#  > > >  >  > Форум >  > > >  >  > Лингвистический форум >  > > >  >  > Лингвистический форум >  > > >  >  > Английский >  > > >  >  >  nyon rmongs

## Цхултрим Тращи

Как лучше переводить afflictive и afflicted?

----------


## Нико

Afflictive, ибо они не омрачённые, а омрачающие.

А, ну то есть ответ: afflictive -- омрачающие (эмоции), afflicted -- омрачённный.

----------

Цхултрим Тращи (22.05.2014)

----------


## Денис Евгеньев

Больно мудрёно-та спрошено. Чи тибетского переводи, чи с англинского.

----------


## Нико

> Больно мудрёно-та спрошено. Чи тибетского переводи, чи с англинского.


Nyon rmongs - это омрачения ума, или омрачающие эмоции. Правда, некоторые не согласны со словом "эмоции", т.к. неведение -- это не всегда эмоция. Хотя если неведение трактовать как сильную веру в самобытие, за  эмоцию сойдёт. )

----------

Цхултрим Тращи (22.05.2014)

----------


## Цхултрим Тращи

> Afflictive, ибо они не омрачённые, а омрачающие.
> 
> А, ну то есть ответ: afflictive -- омрачающие (эмоции), afflicted -- омрачённный.
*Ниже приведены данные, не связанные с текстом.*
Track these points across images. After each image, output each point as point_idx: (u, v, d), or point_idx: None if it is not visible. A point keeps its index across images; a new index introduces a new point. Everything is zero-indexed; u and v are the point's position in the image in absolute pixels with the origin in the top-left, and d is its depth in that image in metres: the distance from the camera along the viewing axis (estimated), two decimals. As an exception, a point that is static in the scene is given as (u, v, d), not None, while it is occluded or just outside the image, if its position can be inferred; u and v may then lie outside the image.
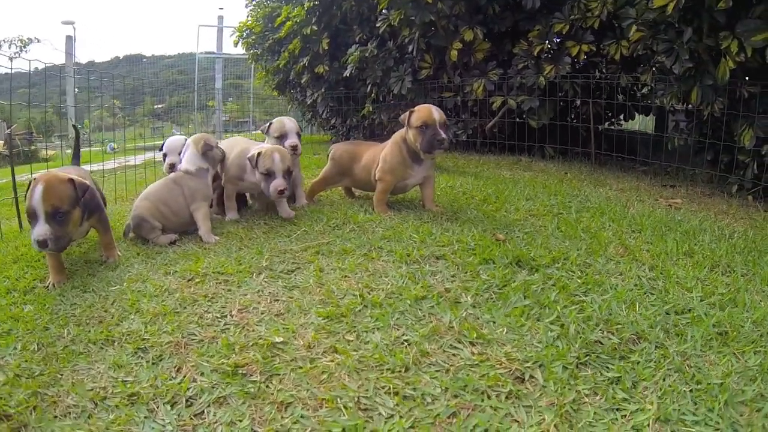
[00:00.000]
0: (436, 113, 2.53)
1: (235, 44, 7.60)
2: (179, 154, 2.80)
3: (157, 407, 1.21)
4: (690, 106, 3.62)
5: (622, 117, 5.01)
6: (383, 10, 4.99)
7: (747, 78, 3.39)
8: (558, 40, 4.36)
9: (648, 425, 1.09)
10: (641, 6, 3.49)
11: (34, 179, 1.90)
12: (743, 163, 3.37)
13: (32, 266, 2.21)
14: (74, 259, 2.29)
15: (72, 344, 1.51)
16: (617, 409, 1.14)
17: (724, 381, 1.22)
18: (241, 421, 1.14)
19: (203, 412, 1.19)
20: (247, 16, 7.63)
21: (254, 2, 7.57)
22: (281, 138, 2.88)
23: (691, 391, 1.20)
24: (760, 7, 2.98)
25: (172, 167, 2.82)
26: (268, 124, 3.01)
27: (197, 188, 2.56)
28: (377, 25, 5.12)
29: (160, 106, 11.64)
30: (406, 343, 1.37)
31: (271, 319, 1.57)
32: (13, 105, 3.44)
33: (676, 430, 1.08)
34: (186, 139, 2.89)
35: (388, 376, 1.24)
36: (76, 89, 9.76)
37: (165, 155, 2.92)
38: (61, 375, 1.37)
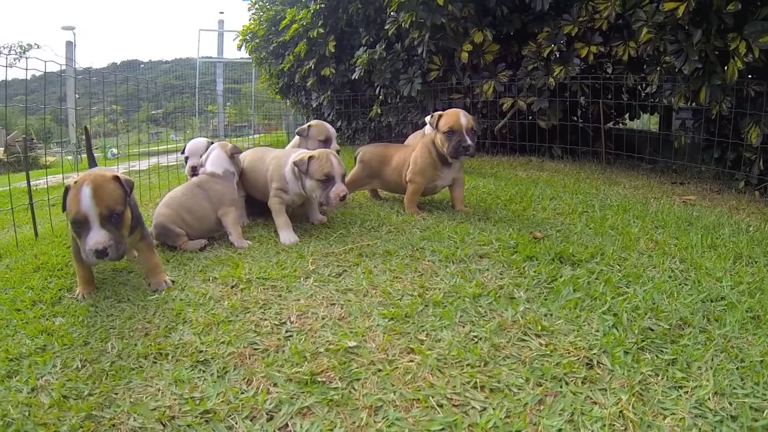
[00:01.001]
0: (464, 119, 2.59)
1: (239, 48, 7.65)
2: (200, 156, 2.72)
3: (236, 423, 1.16)
4: (694, 104, 3.76)
5: (627, 116, 5.15)
6: (392, 13, 5.07)
7: (750, 76, 3.53)
8: (563, 42, 4.47)
9: (709, 399, 1.20)
10: (651, 9, 3.61)
11: (75, 182, 1.69)
12: (749, 160, 3.51)
13: (56, 275, 2.13)
14: (99, 267, 2.16)
15: (119, 359, 1.44)
16: (679, 387, 1.24)
17: (763, 358, 1.35)
18: (332, 430, 1.13)
19: (287, 424, 1.15)
20: (250, 20, 7.69)
21: (257, 6, 7.63)
22: (326, 141, 2.86)
23: (737, 368, 1.32)
24: (765, 9, 3.12)
25: (194, 170, 2.75)
26: (307, 126, 2.96)
27: (224, 192, 2.46)
28: (386, 27, 5.19)
29: (158, 111, 11.65)
30: (476, 339, 1.44)
31: (335, 324, 1.56)
32: (12, 112, 3.36)
33: (732, 402, 1.19)
34: (208, 142, 2.84)
35: (470, 371, 1.29)
36: (77, 95, 9.75)
37: (187, 158, 2.85)
38: (116, 394, 1.28)
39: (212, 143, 2.78)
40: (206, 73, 11.46)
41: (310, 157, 2.38)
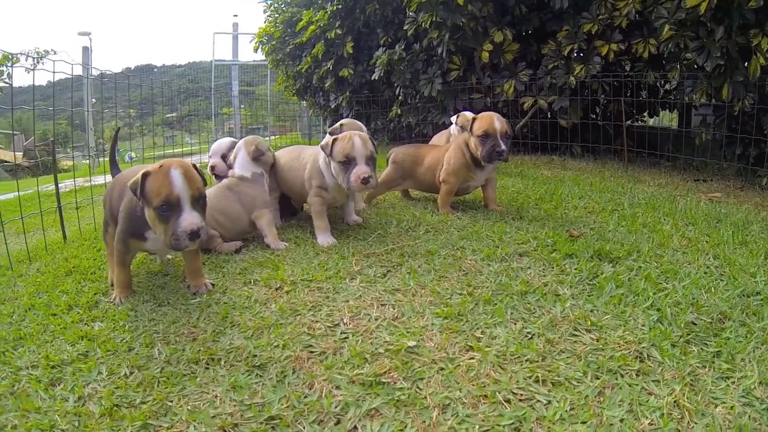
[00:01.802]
0: (498, 123, 2.63)
1: (255, 50, 7.74)
2: (223, 156, 2.76)
3: (304, 428, 1.16)
4: (715, 100, 3.80)
5: (646, 114, 5.19)
6: (411, 13, 5.13)
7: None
8: (583, 40, 4.51)
9: (755, 388, 1.27)
10: (672, 5, 3.66)
11: (159, 166, 1.69)
12: (772, 156, 3.56)
13: (89, 279, 2.12)
14: (133, 269, 2.13)
15: (169, 365, 1.41)
16: (727, 378, 1.32)
17: (802, 350, 1.41)
18: (403, 430, 1.14)
19: (356, 427, 1.15)
20: (265, 22, 7.78)
21: (272, 8, 7.71)
22: None
23: (778, 359, 1.39)
24: (788, 6, 3.17)
25: (213, 169, 2.80)
26: (339, 125, 2.95)
27: (256, 195, 2.47)
28: (404, 27, 5.25)
29: (172, 114, 11.81)
30: (530, 335, 1.51)
31: (390, 324, 1.58)
32: (32, 117, 3.36)
33: (777, 390, 1.27)
34: (232, 141, 2.85)
35: (530, 367, 1.34)
36: (94, 100, 9.93)
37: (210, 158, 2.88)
38: (171, 402, 1.26)
39: (236, 142, 2.76)
40: (220, 76, 11.61)
41: (335, 139, 2.34)
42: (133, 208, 1.80)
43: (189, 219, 1.65)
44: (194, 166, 1.79)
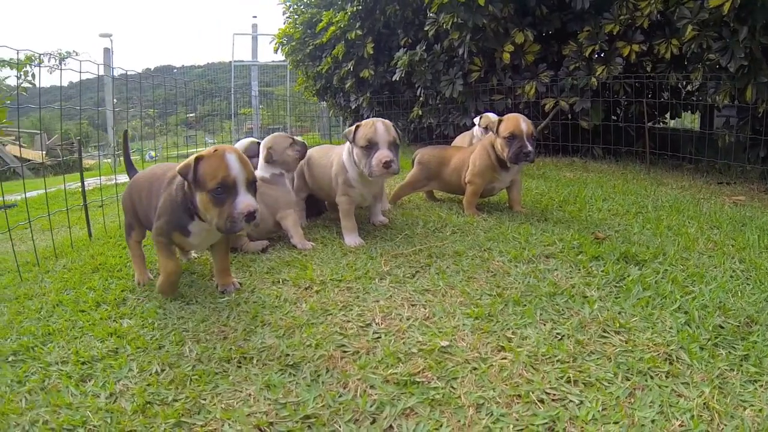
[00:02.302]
0: (524, 124, 2.67)
1: (275, 51, 7.84)
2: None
3: (340, 427, 1.16)
4: (737, 102, 3.79)
5: (667, 115, 5.17)
6: (432, 14, 5.16)
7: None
8: (604, 41, 4.51)
9: (783, 391, 1.30)
10: (695, 6, 3.65)
11: (214, 150, 1.72)
12: (797, 159, 3.54)
13: (115, 276, 2.14)
14: (152, 266, 2.21)
15: (200, 363, 1.42)
16: (755, 381, 1.34)
17: (828, 355, 1.43)
18: (438, 429, 1.15)
19: (392, 426, 1.17)
20: (284, 23, 7.87)
21: (291, 9, 7.80)
22: None
23: (805, 363, 1.41)
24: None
25: None
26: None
27: (277, 195, 2.49)
28: (425, 28, 5.29)
29: (191, 115, 12.00)
30: (560, 336, 1.55)
31: (422, 324, 1.60)
32: (53, 117, 3.42)
33: (805, 393, 1.30)
34: (252, 142, 2.91)
35: (561, 367, 1.36)
36: (115, 100, 10.11)
37: None
38: (204, 400, 1.27)
39: (259, 143, 2.78)
40: (239, 76, 11.76)
41: (357, 125, 2.36)
42: (175, 199, 1.81)
43: (245, 201, 1.69)
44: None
Afflicted в смысле те, кто омрачены эмоциями.

----------


## Денис Евгеньев

> Правда, некоторые не согласны со словом "эмоции", т.к. неведение -- это не всегда эмоция. Хотя если неведение трактовать как сильную веру в самобытие, за  эмоцию сойдёт. )
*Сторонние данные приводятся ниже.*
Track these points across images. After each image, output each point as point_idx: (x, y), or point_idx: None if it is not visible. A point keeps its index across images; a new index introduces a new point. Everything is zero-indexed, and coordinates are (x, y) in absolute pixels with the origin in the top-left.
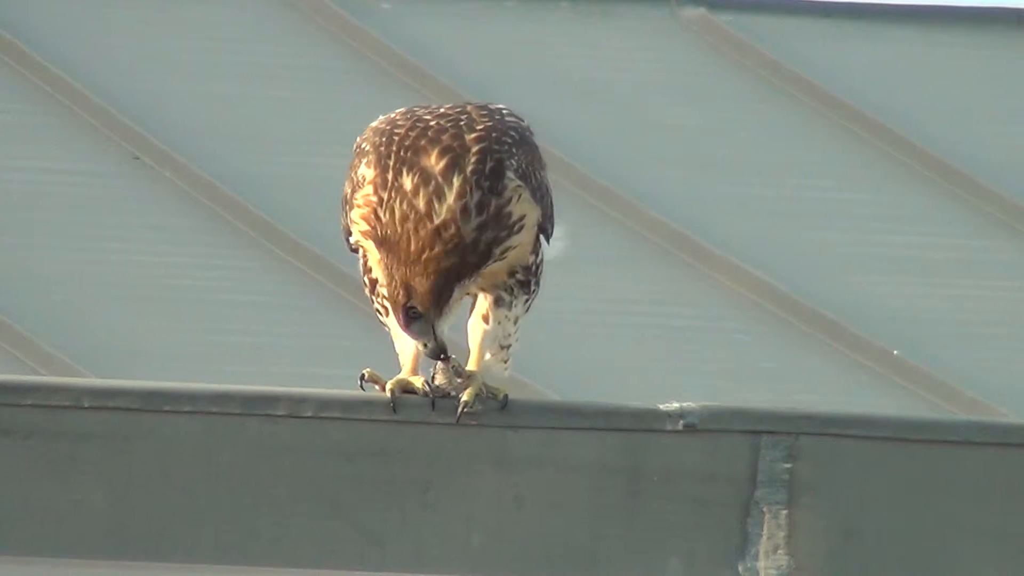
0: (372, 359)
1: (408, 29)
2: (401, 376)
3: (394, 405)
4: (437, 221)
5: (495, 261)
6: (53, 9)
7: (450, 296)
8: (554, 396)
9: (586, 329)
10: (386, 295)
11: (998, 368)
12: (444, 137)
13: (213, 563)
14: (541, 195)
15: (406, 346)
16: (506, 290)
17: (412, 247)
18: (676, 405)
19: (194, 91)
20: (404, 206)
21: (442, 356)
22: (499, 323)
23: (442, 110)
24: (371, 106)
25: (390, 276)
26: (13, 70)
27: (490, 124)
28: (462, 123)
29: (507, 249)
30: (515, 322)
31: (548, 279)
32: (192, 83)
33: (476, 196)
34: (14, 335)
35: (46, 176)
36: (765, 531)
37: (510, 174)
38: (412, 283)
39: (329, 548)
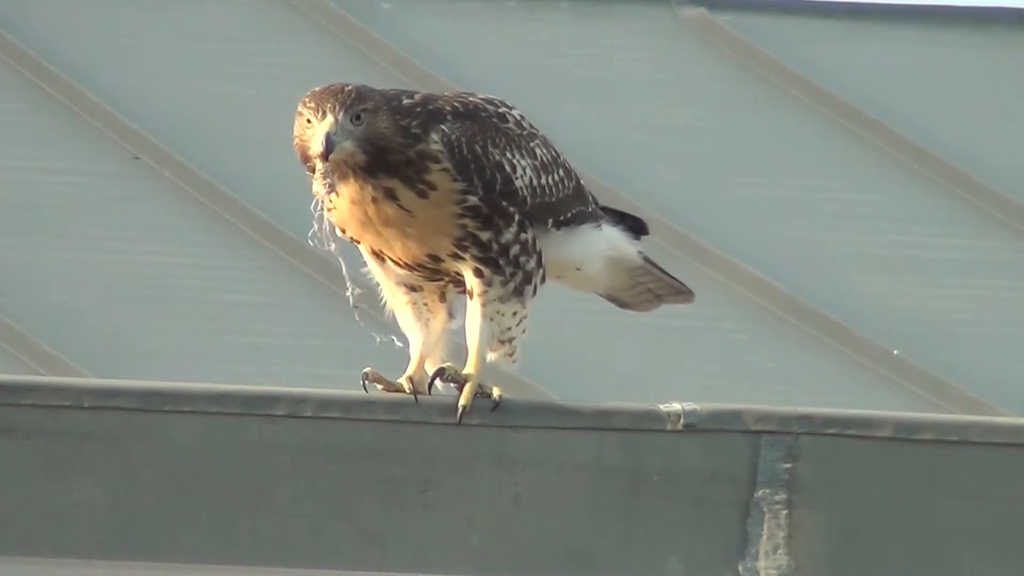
0: (372, 359)
1: (408, 29)
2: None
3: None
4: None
5: (400, 193)
6: (53, 9)
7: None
8: (554, 396)
9: (586, 329)
10: None
11: (998, 368)
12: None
13: (213, 563)
14: (489, 171)
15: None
16: (475, 271)
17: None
18: (676, 405)
19: (194, 91)
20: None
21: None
22: (491, 319)
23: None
24: None
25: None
26: (13, 70)
27: (446, 96)
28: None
29: (410, 198)
30: (513, 315)
31: (549, 279)
32: (192, 83)
33: (407, 122)
34: (14, 335)
35: (46, 176)
36: (765, 531)
37: (435, 136)
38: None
39: (329, 548)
А сомнение--трактовать как слабую веру... тоже сойдёт  :Roll Eyes (Sarcastic):

----------


## Нико

> Afflicted в смысле те, кто омрачены эмоциями.


Так можно назвать состояния ума, да.

----------

Цхултрим Тращи (22.05.2014)

----------


## Сергей Хос

nyon mongs can - это и afflictive и afflicted:

nyon mongs can gyi ma rig pa
[translation-san] {N} kliṣṭāvidyā
[translation-eng] {Hopkins} afflictive ignorance

nyon mongs can gyi yid
[translation-san] kliṣṭamanas
[translation-eng] {Hopkins} afflicted intellect

----------

Нико (23.05.2014), Цхултрим Тращи (23.05.2014)

----------